Thursday, January 24, 2008

second night of class

This week was the second meeting of my Food and Culture in Louisiana class.

We discussed our readings and our assignment for next week:
Food Diary: 30% of total grade; 60 possible points. Each student will record every item of food and drink consumed for a 7-day period (35 points, 5 points per day). It is not necessary to record quantities or brand names; a concerted effort should be made to record consumption soon after it takes place (record the acts as they happen, not as a recollected act hours or days later).
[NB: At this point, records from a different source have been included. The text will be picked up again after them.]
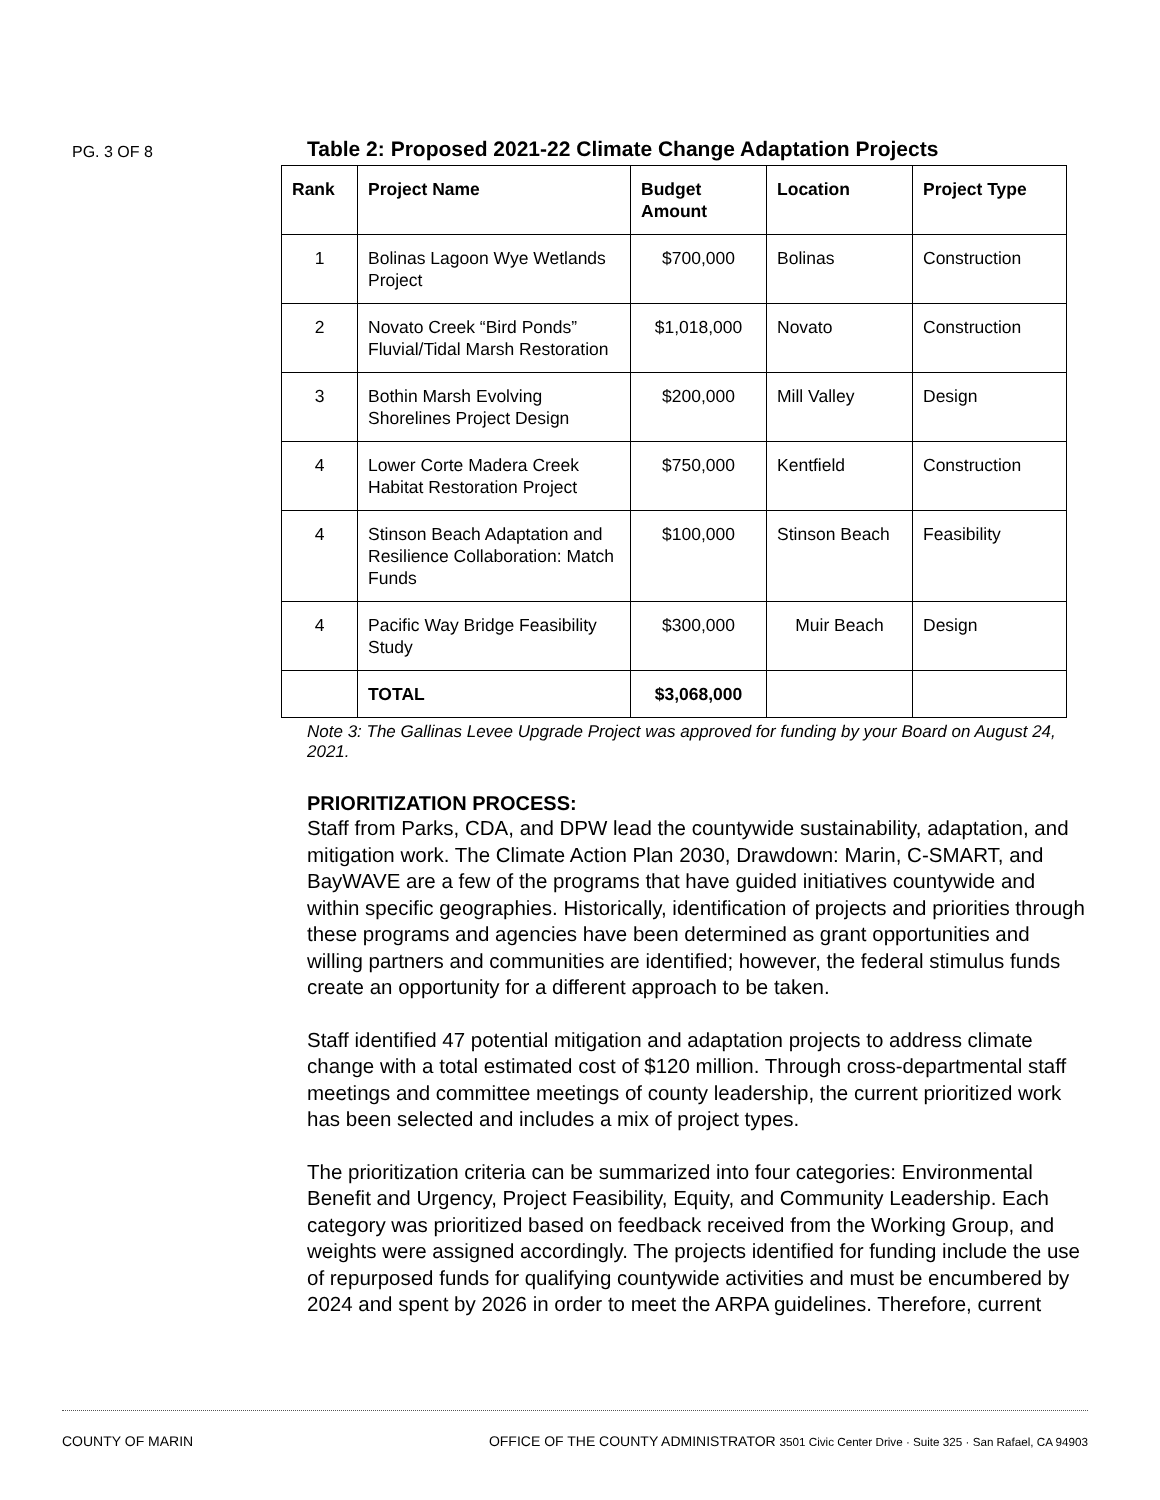PG. 3 OF 8
Table 2: Proposed 2021-22 Climate Change Adaptation Projects
| Rank | Project Name | Budget Amount | Location | Project Type |
| --- | --- | --- | --- | --- |
| 1 | Bolinas Lagoon Wye Wetlands Project | $700,000 | Bolinas | Construction |
| 2 | Novato Creek “Bird Ponds” Fluvial/Tidal Marsh Restoration | $1,018,000 | Novato | Construction |
| 3 | Bothin Marsh Evolving Shorelines Project Design | $200,000 | Mill Valley | Design |
| 4 | Lower Corte Madera Creek Habitat Restoration Project | $750,000 | Kentfield | Construction |
| 4 | Stinson Beach Adaptation and Resilience Collaboration: Match Funds | $100,000 | Stinson Beach | Feasibility |
| 4 | Pacific Way Bridge Feasibility Study | $300,000 | Muir Beach | Design |
| | TOTAL | $3,068,000 | | |
Note 3: The Gallinas Levee Upgrade Project was approved for funding by your Board on August 24, 2021.
PRIORITIZATION PROCESS:
Staff from Parks, CDA, and DPW lead the countywide sustainability, adaptation, and mitigation work. The Climate Action Plan 2030, Drawdown: Marin, C-SMART, and BayWAVE are a few of the programs that have guided initiatives countywide and within specific geographies. Historically, identification of projects and priorities through these programs and agencies have been determined as grant opportunities and willing partners and communities are identified; however, the federal stimulus funds create an opportunity for a different approach to be taken.
Staff identified 47 potential mitigation and adaptation projects to address climate change with a total estimated cost of $120 million. Through cross-departmental staff meetings and committee meetings of county leadership, the current prioritized work has been selected and includes a mix of project types.
The prioritization criteria can be summarized into four categories: Environmental Benefit and Urgency, Project Feasibility, Equity, and Community Leadership. Each category was prioritized based on feedback received from the Working Group, and weights were assigned accordingly. The projects identified for funding include the use of repurposed funds for qualifying countywide activities and must be encumbered by 2024 and spent by 2026 in order to meet the ARPA guidelines. Therefore, current
COUNTY OF MARIN OFFICE OF THE COUNTY ADMINISTRATOR 3501 Civic Center Drive · Suite 325 · San Rafael, CA 94903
When food is consumed in a restaurant or purchased when away from home, please indicate the source of the food (i.e., “three piece spicy white meat chicken dinner with a side of red beans from Popeyes” or “1 bottle Vitamin Water, Reilly Rec Center smoothie bar”). A sample food record page will be distributed in class. In addition to the 7-day record, each student will complete a 750 word essay (25 points; typed, double-spaced, 12-point font) reflecting on the food journaling experience and addressing the following 5 questions:
Self-Awareness: Did the act of recording every consumed item created a heightened awareness of food & drink? Was the process: tedious, boring, exciting, threatening, liberating, challenging, etc?
Patterns: Does the diary reveal any patterns of consumption? Particular food habits or avoidances? Did a prior awareness of these patterns exist?
Seasonality: Would the food diary be significantly different if recorded in a different season of the year? Why or why not?
Locality: Does the food diary capture foods or consumption patterns that are intensely local? (In other words, would the diary be different if the eater lived in a different locale?)
Impact: As a result of keeping the food diary, did any shifts in consumption occur?
And our snack for this week was dried shrimp. In these days of refrigeration, dried shrimp is mostly used as a snack - like a seafood jerky. Some people use them in gumbo for a different flavor. Most dried shrimp are the small ones that would not sell well in stores or to restaurants. But before refrigeration, folks in Louisiana would dry and salt shrimp so they would have shrimp during the winter months when the weather is too nasty to go shrimping. The idea for dried shrimp probably came from Filipino immigrants that often sailed on Spanish ships in the 17th and 18th century.

We listened to this decima "La vida de un jaibero (The Life of a Crab Fisherman)," by Irvan Perez while snacking on our dried shrimp.